Here is an interesting parliamentary question and answer from the last few days
Madeleine Moon (Bridgend, Labour)
To ask the Secretary of State for Defence pursuant to the answer of 19 January 2012, Official Report, column 940W, on Harrier aircraft,
(1) what monetary value was given to the associated support equipment included in the sale of the Harrier aircraft;
(2) what the original cost was of the associated support equipment included in the sale of the Harrier aircraft to the US; and if he will make a statement;
(3) which company or companies invoiced his Department for (a) £0.7 million and (b) £0.4 million for consultancy services associated with the sale of Harrier aircraft to the US; what the consultancy services provided were; and how many hours of work, by how many consultants, these payments were for.
Peter Luff (Parliamentary Under Secretary of State (Defence Equipment, Support and Technology), Defence; Mid Worcestershire, Conservative)
The sale value of 72 Harrier airframes spares and associated support equipment to the US Government was negotiated and agreed as a consolidated package.
The majority of support equipment used to support the former Harrier fleet has been acquired since 1996 but information on the original purchase cost is no longer held. At the time of the sale to the US Government the value of support equipment recorded on the Ministry of Defence Supply Central Computer System (SCCS) was approximately £15 million. However, not all equipment used to support the Harrier is registered on the SCCS.
External assistance to both the termination of the Harrier contracts (£0.7 million) and the disposal of the aircraft (£0.4 million) was obtained through an existing contract with AlixPartners. The support provided covered the provision of specialist negotiation assistance in the closure of the Harrier airframe and engine contracts, and negotiation advice and assistance in the preparation for, and conduct of, sale negotiations with the US. This was provided by a core of three consultants, with occasional additional support from two senior partners and represented a total of 206 man-days.

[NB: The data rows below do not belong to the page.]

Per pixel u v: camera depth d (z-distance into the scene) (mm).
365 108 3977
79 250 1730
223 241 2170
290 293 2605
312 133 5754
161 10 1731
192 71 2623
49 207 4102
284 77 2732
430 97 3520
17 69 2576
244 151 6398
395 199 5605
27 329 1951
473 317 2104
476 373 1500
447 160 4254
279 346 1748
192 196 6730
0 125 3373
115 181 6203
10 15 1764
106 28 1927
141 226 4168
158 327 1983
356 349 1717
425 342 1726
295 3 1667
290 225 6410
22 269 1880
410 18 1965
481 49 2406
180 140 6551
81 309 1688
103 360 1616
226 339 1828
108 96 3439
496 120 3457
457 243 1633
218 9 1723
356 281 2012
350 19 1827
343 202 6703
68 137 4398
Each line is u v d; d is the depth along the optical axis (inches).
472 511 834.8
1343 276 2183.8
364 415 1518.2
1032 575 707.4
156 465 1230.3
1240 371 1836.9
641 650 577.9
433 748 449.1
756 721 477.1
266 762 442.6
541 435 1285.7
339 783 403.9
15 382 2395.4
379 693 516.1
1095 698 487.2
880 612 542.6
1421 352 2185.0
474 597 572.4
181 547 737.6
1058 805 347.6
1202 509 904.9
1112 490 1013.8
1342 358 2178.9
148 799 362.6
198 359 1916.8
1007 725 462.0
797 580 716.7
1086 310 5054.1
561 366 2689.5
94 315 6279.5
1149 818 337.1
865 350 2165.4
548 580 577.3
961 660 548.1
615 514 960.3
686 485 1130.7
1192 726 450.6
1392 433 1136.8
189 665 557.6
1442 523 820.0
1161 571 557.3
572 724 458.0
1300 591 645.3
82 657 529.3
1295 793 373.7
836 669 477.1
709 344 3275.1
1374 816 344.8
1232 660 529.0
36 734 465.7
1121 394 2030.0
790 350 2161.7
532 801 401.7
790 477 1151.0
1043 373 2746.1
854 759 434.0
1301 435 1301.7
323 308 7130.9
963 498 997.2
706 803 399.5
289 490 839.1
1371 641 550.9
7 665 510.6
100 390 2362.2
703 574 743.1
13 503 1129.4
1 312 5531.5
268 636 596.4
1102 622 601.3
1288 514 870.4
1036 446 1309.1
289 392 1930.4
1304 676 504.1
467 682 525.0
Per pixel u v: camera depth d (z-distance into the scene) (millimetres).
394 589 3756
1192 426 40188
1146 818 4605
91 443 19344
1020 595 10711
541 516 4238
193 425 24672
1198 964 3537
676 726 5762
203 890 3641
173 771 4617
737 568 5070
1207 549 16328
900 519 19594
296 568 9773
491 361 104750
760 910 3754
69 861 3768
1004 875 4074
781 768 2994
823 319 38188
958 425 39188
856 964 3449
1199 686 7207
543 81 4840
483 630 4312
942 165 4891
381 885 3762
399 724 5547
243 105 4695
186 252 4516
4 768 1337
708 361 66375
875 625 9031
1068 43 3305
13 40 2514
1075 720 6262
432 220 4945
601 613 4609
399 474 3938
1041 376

Three consultants from Alix Partners, supported on occasion by a couple of others, charged the MoD £1.1 million for 206 chargeable days.
That works out at an average of £5,339 and 81 pence per day, unless of course there was a shed load of travel and subsistence claims in there as well.
Without knowing what they actually did it is difficult to argue whether 206 man days of work is actually a realistic number for drafting a contract agreement to cover selling a handful of second hand jets plus bits and pieces to an ally but it would be interesting to see what the US Department of Defence paid for their contract due diligence work.
However, sidestepping the shock horror at the amount or days, this is exactly what happens when you get rid of ‘pen pushers’ or highly qualified commercial contract lawyers depending on your perspective. The costs don’t go away, the work needed doesn’t go away, it just gets outsourced or contractorised and with little expertise in house the degree of checking on the checkers is of course limited.
Most large organisations employ their own legal and contract expertise but the MoD it seems, does not have the resources to arrange the disposal of assets to a key partner.
The Government and MoD should be rightly pilloried for this, £1.1 million in professional services might seem like a drop in the ocean, but it is real money.
They should however, not be condemned for having to use outside resource but for the fact that they have pandered to the ill informed and shrill voices in the media and parliament and not made a sufficiently robust case for the value and value for money of the MoD Civil Servant.